Running Multi-Library Samples

One scenario not covered by the built-in cellranger count FASTQ input options is that of multiple libraries from the same sample that need to be pooled and analyzed as a single sample. This is different from the usual case of combining different libraries representing different samples into a single analysis using cellranger aggr.

The cellranger count pipeline allows combining multiple libraries from the same sample into a single cellranger run. To do so, you will have to write your own MRO file for the cellranger pipeline. MRO is the language used to define pipelines to the Martian pipeline framework which is responsible for managing pipeline execution. The cellranger command is simply a shell script that converts command line arguments into an MRO file which is passed to the Martian pipeline execution command, cellranger mrp, and writing MROs directly allows you to access the full range of options available for each pipeline.

In the example below we describe how to construct an MRO file to specify multiple libraries as well as multiple flow cells (since most often the multiple libraries will have been sequenced on different runs).

> **WHAT TO DO**:
1. In the text on running multi-library samples, what is the Martian pipeline execution command called?
2. Rewrite the multi-library samples text starting with "The cellranger count" and going on through "on different runs).", with "shell script" changed to "wrapper script".

> **INFORMATION SHOWN**:
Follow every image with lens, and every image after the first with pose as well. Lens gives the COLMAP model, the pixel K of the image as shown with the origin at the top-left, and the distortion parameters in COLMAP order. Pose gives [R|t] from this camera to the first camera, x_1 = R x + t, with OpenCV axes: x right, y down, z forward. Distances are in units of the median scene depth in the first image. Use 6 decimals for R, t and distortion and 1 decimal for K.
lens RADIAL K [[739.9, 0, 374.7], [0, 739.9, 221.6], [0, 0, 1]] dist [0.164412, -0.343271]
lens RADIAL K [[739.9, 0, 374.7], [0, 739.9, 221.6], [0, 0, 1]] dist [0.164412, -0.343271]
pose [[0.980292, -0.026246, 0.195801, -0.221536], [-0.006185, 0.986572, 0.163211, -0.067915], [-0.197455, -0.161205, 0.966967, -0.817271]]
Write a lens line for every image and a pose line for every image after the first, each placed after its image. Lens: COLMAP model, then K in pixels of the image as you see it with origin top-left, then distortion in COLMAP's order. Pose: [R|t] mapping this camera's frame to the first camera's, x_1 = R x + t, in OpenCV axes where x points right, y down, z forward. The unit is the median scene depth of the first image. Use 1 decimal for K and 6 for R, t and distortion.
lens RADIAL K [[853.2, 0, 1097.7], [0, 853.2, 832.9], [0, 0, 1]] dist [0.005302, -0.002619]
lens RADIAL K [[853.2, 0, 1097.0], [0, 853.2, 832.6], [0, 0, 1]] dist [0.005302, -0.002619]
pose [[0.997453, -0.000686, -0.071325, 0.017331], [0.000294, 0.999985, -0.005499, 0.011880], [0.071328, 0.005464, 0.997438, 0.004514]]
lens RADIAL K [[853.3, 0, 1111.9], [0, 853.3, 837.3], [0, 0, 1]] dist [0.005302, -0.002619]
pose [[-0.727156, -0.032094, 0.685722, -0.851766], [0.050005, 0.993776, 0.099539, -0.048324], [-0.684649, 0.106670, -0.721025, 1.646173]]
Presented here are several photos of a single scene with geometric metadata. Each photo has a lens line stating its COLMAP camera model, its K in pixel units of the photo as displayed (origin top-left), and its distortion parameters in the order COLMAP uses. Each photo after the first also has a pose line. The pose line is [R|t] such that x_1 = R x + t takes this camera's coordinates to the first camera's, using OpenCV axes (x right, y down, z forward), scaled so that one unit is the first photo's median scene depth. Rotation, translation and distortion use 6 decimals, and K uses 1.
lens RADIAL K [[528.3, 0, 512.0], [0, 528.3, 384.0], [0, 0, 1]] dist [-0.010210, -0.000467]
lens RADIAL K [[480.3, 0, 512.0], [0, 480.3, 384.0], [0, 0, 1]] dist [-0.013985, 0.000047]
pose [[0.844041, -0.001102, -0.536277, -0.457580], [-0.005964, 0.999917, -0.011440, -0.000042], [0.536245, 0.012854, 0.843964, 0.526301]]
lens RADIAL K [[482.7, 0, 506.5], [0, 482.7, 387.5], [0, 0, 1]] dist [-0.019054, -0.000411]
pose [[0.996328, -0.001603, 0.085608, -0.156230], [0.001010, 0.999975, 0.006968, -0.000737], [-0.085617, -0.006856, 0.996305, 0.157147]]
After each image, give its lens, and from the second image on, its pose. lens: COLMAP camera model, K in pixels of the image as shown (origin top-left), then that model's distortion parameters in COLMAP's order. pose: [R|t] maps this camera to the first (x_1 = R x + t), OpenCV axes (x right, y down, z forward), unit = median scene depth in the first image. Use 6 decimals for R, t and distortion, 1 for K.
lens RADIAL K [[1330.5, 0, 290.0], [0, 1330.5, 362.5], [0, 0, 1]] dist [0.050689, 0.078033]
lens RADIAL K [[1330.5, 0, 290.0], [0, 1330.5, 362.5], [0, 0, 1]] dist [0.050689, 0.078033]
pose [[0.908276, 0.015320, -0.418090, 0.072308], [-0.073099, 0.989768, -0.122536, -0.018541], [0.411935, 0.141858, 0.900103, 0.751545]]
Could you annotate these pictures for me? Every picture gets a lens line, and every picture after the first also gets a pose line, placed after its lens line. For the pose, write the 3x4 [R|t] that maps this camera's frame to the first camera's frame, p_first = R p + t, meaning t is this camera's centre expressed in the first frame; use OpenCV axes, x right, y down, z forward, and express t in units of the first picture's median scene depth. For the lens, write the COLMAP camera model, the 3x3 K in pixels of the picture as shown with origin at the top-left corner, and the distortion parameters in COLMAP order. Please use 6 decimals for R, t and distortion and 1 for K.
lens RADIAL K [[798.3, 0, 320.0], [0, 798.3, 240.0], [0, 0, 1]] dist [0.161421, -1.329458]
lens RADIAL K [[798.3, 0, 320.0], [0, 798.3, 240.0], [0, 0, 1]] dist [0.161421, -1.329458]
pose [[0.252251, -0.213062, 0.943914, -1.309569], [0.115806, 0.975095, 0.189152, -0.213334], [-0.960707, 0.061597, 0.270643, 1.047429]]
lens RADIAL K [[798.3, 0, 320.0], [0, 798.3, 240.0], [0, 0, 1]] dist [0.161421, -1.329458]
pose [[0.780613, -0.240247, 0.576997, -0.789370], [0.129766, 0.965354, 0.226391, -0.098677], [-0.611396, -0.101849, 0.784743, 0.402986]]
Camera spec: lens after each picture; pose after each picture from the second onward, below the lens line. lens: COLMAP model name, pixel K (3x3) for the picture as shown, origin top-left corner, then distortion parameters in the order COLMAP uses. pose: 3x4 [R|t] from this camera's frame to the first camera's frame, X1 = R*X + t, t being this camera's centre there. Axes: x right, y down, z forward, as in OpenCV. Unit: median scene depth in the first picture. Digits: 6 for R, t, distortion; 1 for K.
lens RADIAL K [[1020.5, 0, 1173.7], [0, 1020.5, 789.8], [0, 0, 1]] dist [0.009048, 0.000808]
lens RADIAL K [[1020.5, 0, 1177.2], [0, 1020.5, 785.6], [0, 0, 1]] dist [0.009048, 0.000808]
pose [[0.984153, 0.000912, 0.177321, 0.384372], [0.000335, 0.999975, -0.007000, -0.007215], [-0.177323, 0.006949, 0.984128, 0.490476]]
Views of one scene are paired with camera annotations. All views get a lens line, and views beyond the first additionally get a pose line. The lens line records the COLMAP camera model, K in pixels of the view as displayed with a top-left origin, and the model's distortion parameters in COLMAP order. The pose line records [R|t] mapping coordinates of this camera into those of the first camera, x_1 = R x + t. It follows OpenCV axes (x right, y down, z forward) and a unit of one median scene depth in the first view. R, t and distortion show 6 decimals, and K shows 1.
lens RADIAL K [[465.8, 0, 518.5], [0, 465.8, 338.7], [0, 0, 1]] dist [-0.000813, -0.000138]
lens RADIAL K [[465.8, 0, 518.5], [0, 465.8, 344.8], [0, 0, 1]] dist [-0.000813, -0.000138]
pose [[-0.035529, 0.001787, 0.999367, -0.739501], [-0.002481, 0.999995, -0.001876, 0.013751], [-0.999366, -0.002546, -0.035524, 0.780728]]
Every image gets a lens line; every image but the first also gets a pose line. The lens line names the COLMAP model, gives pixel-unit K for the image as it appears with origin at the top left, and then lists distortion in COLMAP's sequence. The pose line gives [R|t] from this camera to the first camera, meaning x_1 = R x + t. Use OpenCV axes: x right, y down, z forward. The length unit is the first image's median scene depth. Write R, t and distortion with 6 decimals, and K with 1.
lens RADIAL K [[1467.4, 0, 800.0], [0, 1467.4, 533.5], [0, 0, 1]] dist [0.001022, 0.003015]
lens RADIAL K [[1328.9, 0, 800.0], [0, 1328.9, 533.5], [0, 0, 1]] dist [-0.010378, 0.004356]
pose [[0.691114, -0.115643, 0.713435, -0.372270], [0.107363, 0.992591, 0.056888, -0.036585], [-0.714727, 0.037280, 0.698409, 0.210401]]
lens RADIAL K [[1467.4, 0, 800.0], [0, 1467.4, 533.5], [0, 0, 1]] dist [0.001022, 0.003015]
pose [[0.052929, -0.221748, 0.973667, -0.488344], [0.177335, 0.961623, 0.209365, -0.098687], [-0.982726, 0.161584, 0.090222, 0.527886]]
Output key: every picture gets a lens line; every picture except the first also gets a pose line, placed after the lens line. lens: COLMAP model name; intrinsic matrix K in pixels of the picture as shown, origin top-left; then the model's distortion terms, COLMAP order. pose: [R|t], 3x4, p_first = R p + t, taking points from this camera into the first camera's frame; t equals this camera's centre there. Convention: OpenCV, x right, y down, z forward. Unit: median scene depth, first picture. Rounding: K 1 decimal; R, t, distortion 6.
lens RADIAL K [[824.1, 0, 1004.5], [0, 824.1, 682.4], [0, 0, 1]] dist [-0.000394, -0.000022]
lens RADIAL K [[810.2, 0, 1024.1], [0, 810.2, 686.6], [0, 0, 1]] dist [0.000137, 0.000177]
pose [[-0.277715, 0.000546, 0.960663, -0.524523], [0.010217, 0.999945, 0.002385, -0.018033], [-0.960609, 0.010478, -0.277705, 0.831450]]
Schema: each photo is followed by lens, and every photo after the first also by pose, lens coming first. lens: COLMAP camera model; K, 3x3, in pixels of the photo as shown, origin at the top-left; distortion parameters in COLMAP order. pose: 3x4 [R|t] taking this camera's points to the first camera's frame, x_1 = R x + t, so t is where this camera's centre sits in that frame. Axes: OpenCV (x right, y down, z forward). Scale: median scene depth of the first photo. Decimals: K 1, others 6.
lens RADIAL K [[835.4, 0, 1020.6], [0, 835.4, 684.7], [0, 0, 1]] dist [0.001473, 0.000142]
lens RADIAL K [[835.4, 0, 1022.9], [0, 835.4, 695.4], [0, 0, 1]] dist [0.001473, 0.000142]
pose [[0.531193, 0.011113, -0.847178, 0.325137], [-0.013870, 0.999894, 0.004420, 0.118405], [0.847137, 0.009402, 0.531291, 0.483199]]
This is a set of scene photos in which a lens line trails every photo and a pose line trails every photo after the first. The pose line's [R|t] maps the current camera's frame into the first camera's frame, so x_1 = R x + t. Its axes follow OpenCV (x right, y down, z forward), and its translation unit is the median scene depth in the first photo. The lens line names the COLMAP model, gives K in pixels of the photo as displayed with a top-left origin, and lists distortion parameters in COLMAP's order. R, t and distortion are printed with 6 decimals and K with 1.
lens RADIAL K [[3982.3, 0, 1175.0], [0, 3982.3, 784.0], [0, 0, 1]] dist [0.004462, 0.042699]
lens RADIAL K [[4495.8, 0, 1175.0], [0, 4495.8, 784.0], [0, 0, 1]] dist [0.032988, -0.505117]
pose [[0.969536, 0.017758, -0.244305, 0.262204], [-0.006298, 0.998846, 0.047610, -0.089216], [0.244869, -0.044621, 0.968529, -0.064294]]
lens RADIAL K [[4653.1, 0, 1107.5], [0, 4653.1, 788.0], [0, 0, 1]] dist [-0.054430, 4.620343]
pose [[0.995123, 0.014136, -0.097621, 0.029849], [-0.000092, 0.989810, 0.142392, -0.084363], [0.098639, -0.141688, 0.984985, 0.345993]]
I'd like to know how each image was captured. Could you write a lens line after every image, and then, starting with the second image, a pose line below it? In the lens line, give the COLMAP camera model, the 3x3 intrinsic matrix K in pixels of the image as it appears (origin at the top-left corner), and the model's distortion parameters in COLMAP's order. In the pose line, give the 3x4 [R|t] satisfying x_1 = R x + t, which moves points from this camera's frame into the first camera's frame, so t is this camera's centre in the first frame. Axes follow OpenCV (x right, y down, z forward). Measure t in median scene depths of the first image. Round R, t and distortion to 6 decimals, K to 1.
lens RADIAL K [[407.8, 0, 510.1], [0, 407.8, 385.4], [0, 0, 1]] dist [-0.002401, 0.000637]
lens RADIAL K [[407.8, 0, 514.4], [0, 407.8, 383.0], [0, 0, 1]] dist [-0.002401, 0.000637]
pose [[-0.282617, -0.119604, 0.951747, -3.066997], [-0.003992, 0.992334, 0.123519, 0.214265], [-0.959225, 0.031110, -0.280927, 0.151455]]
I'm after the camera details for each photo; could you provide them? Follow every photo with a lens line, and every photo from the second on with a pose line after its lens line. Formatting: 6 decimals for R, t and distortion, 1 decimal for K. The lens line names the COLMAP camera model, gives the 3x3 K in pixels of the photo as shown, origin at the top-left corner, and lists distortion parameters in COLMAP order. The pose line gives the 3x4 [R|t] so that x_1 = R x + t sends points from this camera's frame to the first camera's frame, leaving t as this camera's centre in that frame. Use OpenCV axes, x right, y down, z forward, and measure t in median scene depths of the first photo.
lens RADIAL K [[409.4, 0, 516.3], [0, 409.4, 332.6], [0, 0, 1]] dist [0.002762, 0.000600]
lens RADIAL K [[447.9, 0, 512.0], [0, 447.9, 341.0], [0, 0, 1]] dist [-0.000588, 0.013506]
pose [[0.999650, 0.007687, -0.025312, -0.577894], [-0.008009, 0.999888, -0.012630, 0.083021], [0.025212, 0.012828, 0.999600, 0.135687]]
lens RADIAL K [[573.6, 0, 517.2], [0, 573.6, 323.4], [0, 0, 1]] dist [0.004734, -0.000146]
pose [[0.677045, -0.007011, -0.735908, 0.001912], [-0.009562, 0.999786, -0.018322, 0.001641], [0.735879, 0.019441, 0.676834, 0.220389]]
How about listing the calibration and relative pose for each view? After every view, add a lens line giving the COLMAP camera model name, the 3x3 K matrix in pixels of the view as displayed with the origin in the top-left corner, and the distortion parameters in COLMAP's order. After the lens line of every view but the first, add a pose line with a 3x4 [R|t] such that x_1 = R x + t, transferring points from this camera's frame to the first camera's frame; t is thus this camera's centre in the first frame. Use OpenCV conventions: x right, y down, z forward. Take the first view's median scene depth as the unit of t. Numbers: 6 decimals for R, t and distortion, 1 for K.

> **RESULTS BY TASK**:
1. cellranger mrp

2.
The cellranger count pipeline allows combining multiple libraries from the same sample into a single cellranger run. To do so, you will have to write your own MRO file for the cellranger pipeline. MRO is the language used to define pipelines to the Martian pipeline framework which is responsible for managing pipeline execution. The cellranger command is simply a wrapper script that converts command line arguments into an MRO file which is passed to the Martian pipeline execution command, cellranger mrp, and writing MROs directly allows you to access the full range of options available for each pipeline.

In the example below we describe how to construct an MRO file to specify multiple libraries as well as multiple flow cells (since most often the multiple libraries will have been sequenced on different runs).